Task » The pictures are to be left out, and all remaining data is to be transcribed exactly as it appears.

Records for processing »
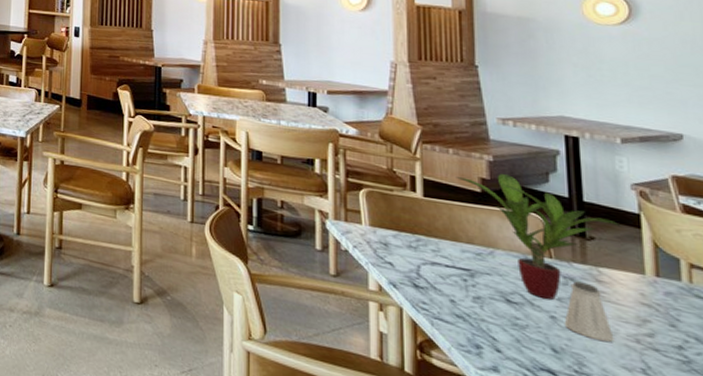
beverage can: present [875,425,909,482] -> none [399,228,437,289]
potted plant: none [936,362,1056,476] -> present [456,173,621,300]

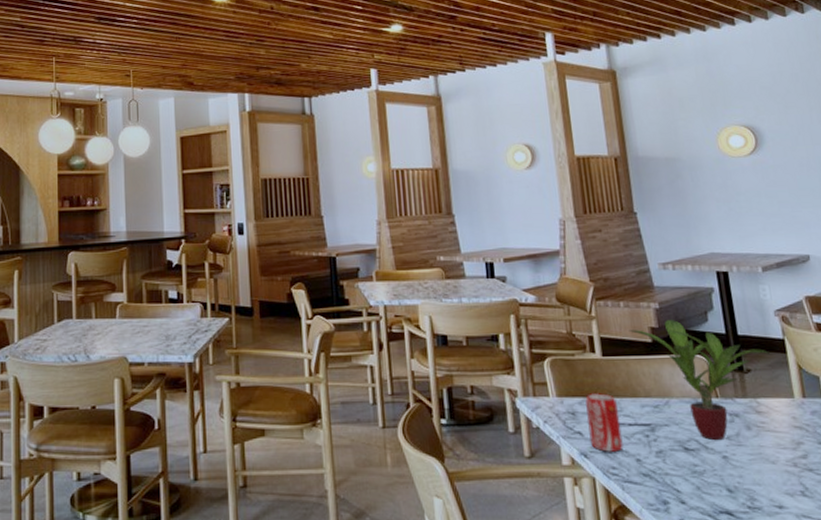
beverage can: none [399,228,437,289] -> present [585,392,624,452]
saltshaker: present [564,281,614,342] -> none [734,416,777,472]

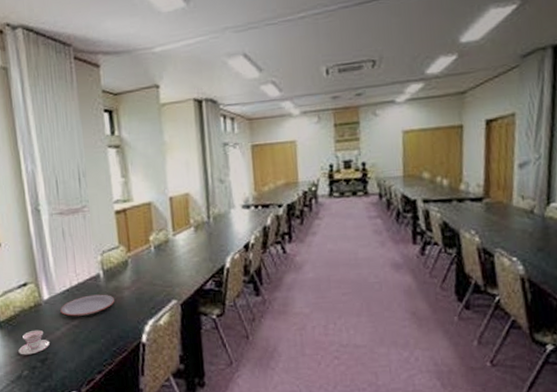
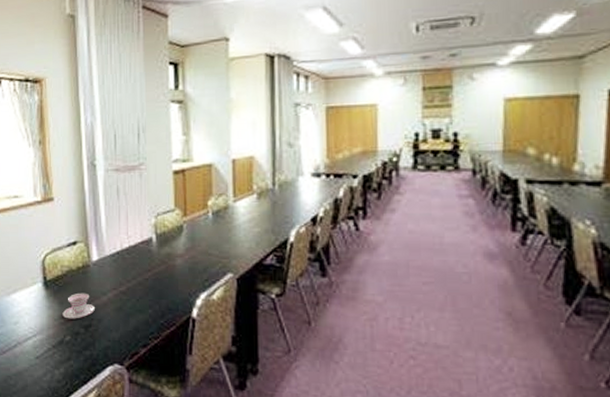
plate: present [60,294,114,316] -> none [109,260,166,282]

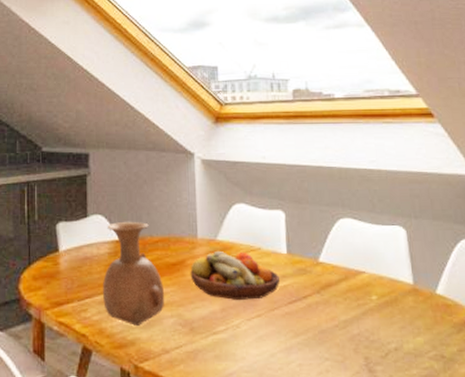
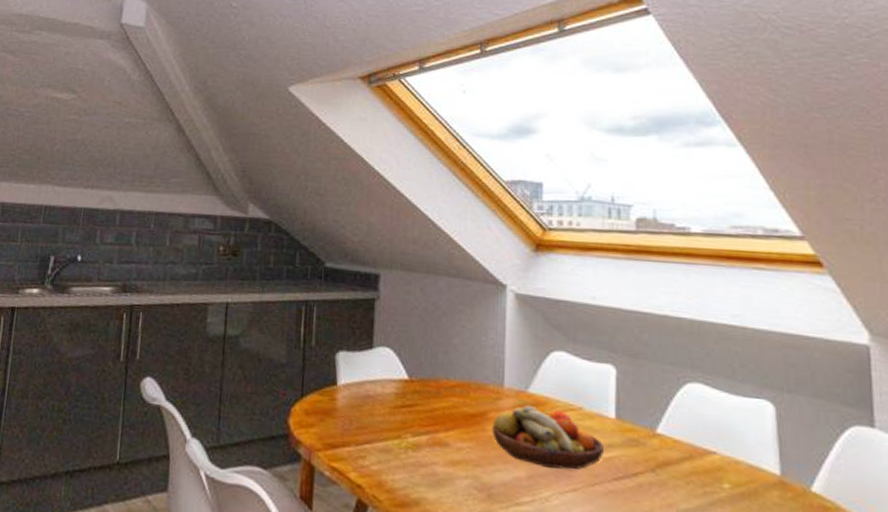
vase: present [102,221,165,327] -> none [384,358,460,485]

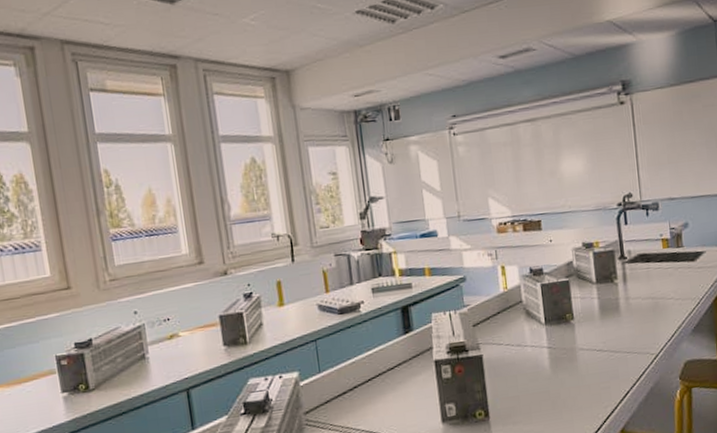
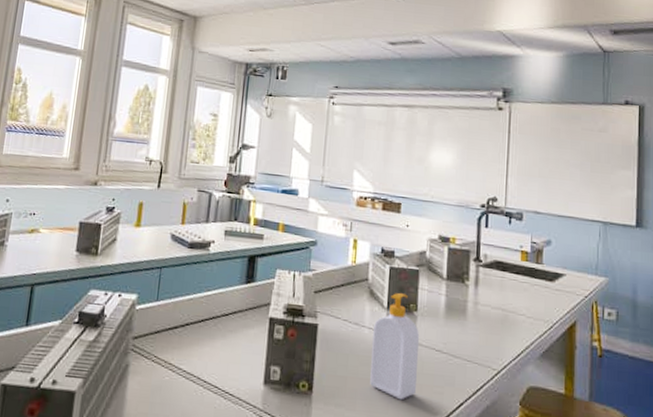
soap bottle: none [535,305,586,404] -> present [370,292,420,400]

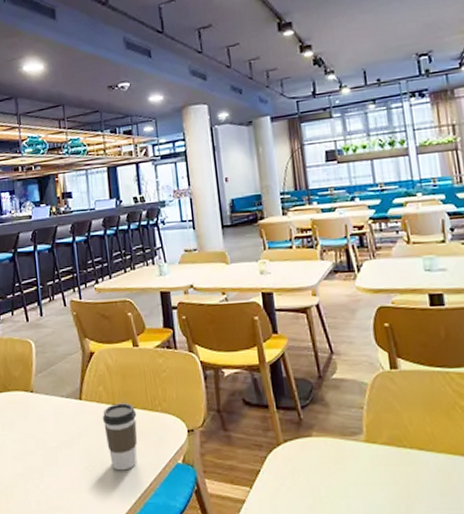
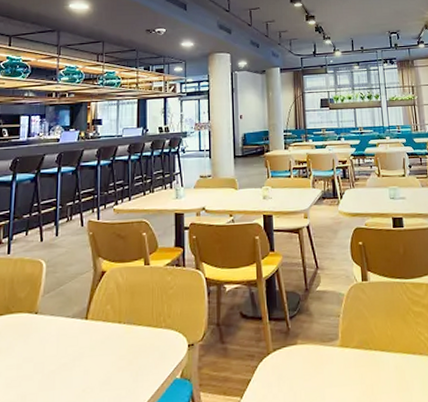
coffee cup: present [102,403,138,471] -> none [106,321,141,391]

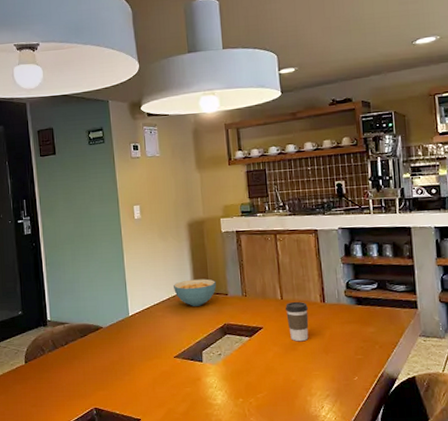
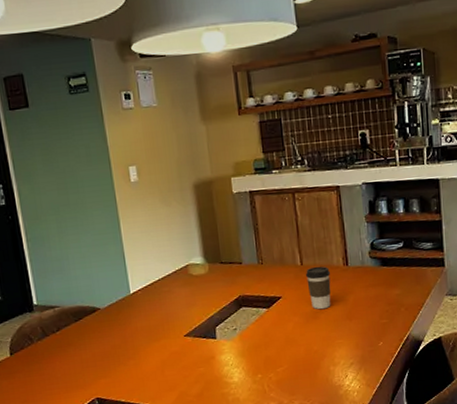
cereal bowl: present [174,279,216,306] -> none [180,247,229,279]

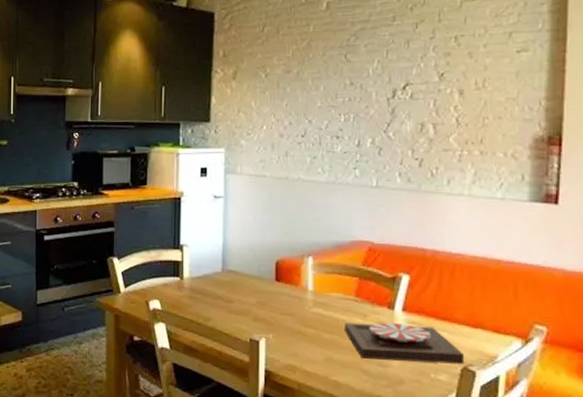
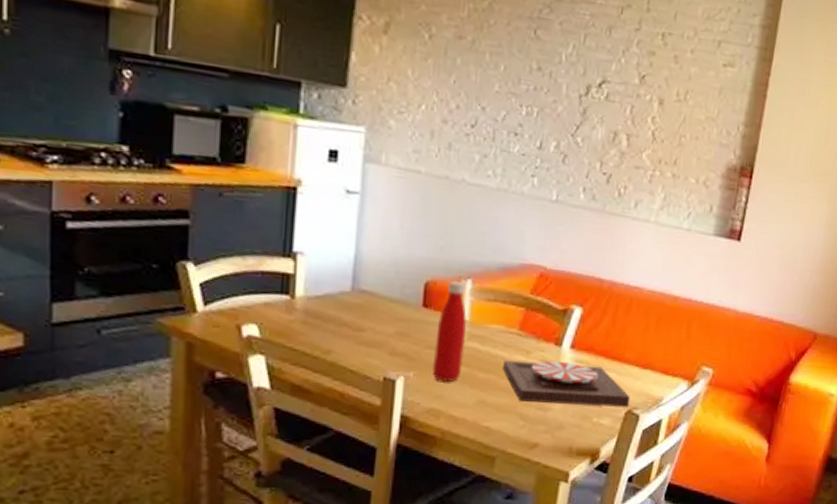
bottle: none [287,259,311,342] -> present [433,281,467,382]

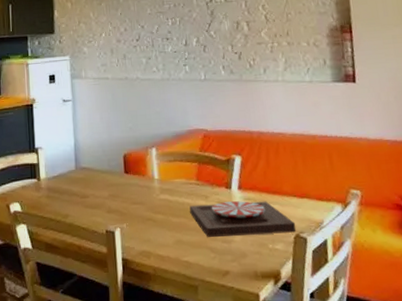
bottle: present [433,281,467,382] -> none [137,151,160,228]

Exercise solution »
beverage can: present [875,425,909,482] -> none [399,228,437,289]
potted plant: none [936,362,1056,476] -> present [456,173,621,300]

beverage can: none [399,228,437,289] -> present [585,392,624,452]
saltshaker: present [564,281,614,342] -> none [734,416,777,472]

plate: present [60,294,114,316] -> none [109,260,166,282]

vase: present [102,221,165,327] -> none [384,358,460,485]

soap bottle: none [535,305,586,404] -> present [370,292,420,400]

coffee cup: present [102,403,138,471] -> none [106,321,141,391]

cereal bowl: present [174,279,216,306] -> none [180,247,229,279]

bottle: none [287,259,311,342] -> present [433,281,467,382]

bottle: present [433,281,467,382] -> none [137,151,160,228]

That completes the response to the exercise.